The Greatest Showman raconte l'ascension fulgurante de PT Barnum, véritable instituteur du show-business et du cirque tel qu'il est encore aujourd'hui. Le film est tiré d'une histoire vraie, ce qui est curieux tellement le film est rempli de clichés Hollywoodiens tellement facile à discerner, et le fait que ce soit une comédie musicale renforce son coté fictif. Un spectateur qui ira voir ce film pour son coté Biopic sera fortement déçu. En revanche le travail sur les décors est très intéressant. Il y a un travail sur l'évolution des décors au fur et à mesure du film qui correspond à l'évolution des décors dans le cinéma, mais aussi l'évolution de la vie de PT Barnum. Au début du film, les décors en arrière plan sont du Matte-Painting : peint sur une immense surface plate comme dans le cinéma de la première moitié du Xxème siècle, on voit par exemple que les décors, notamment les couloirs du cirque sont tournés en studio, il y a quelque chose de faux. Et au fur et à mesure, le film va s'ouvrir, d'abord a de vrais décors comme l'opéra pour finir avec des décors dessinés à l'ordinateur à la fin du film. Le tout renforçant le coté très fantasmagorique du film.

Mais après tout ça qu'est-ce qu'on a ? La vie de PT Barnum a-t-elle été aussi chapitré qu'un conte de fées ? La Belle et la Bête a-t-il un répertoire de musique et de danse extraordinaire ? Et après ? The Greatest Showman et La Belle et la Bête ont tout les deux ce souci de dosage. C'est la coordination entre spectacle et récit qui est le principal thème d'une comédie musicale, et à aucun moment le spectacle ne peut être utilisé comme moment de basculement ou de mouvement vers l'avant, mais plus comme une transe, un rêve, un fantasme. Et dans ces deux films, le moment chanté n'est devenu qu'un moyen de représentation d'émotions et de changement. On pourrait dire, " quand on ne sait pas comment faire avancer le récit ou comment dramatiser l'histoire, mettons une chanson ! ". C'est devenu un tic de film à caractère magique et spectaculaire que l'on peut retrouver aussi dans La Reine des Neiges et Vaiana La Légende du Bout de Monde, la chanson est devenu un bref moment d'action de blockbuster. Les moments chantés sont d'ailleurs des enchaînements de plans aussi rapide que pour une scène d'action. On est loin des longs travellings et des performances inhumaines de Donald O'Connor dans le succulent " Make'em laugh " de Chantons sous la pluie ou de Gene Kelly dans " Nina " de Le Pirate.
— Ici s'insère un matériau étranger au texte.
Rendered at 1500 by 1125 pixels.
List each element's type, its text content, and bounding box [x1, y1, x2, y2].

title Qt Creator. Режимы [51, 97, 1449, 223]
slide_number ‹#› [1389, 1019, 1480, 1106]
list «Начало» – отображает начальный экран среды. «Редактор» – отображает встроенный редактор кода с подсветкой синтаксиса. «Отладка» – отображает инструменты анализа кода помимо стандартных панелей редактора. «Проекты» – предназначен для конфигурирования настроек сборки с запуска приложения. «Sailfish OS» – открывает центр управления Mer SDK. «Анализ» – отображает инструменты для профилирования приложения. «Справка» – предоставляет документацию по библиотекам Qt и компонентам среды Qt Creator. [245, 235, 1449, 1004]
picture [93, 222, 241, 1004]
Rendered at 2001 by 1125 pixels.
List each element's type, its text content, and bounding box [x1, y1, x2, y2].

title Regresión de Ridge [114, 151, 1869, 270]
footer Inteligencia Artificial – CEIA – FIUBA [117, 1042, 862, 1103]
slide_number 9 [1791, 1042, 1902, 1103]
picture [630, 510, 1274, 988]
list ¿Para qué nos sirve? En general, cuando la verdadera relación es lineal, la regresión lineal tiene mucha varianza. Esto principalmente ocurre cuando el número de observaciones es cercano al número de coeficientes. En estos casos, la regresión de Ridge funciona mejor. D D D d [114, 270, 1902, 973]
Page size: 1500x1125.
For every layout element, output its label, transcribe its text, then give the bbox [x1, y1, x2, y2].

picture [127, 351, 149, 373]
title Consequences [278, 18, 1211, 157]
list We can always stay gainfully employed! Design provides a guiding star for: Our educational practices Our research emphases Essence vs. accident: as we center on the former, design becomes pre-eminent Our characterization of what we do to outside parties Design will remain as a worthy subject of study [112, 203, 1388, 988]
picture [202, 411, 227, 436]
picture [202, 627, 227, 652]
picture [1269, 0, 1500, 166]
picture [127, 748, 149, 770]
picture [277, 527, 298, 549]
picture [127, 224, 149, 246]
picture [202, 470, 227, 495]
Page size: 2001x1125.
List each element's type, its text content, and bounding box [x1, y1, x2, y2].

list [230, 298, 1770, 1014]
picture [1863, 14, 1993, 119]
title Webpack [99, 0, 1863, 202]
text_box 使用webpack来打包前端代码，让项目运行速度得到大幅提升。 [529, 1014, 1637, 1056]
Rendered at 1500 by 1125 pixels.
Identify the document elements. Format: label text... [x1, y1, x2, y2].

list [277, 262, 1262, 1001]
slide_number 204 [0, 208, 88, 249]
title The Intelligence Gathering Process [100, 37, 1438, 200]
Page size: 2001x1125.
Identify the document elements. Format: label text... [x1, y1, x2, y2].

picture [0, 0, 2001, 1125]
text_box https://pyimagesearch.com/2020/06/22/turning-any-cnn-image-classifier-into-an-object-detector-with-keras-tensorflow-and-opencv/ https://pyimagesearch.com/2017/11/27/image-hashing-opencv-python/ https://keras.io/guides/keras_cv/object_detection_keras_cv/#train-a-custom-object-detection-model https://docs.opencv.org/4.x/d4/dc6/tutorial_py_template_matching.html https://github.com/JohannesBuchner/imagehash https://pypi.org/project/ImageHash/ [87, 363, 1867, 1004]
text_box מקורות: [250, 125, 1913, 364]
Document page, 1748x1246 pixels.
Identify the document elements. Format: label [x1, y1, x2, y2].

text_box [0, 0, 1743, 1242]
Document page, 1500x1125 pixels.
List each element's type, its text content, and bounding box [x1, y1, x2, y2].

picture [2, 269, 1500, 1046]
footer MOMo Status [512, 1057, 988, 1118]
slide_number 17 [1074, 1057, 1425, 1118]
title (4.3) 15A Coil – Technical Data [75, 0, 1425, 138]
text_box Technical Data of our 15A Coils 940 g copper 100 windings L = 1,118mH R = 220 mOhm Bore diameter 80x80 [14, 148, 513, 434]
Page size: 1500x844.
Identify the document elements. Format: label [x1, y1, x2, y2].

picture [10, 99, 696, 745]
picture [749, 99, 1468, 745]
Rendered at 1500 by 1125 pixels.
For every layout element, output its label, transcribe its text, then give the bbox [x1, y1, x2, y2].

Un an après La La Land, la comédie musicale semble avoir pris un mauvais chemin. The Greatest Showman et La Belle et la Bête sont au final deux films qui ressemblent à des dessins animés pour enfants, sans prétentions, longs et débordant littéralement de magie, mais dans le mauvais sens du terme car au final, on est facilement agacé devant cette overdose d'irréalisme et d'invraisemblance.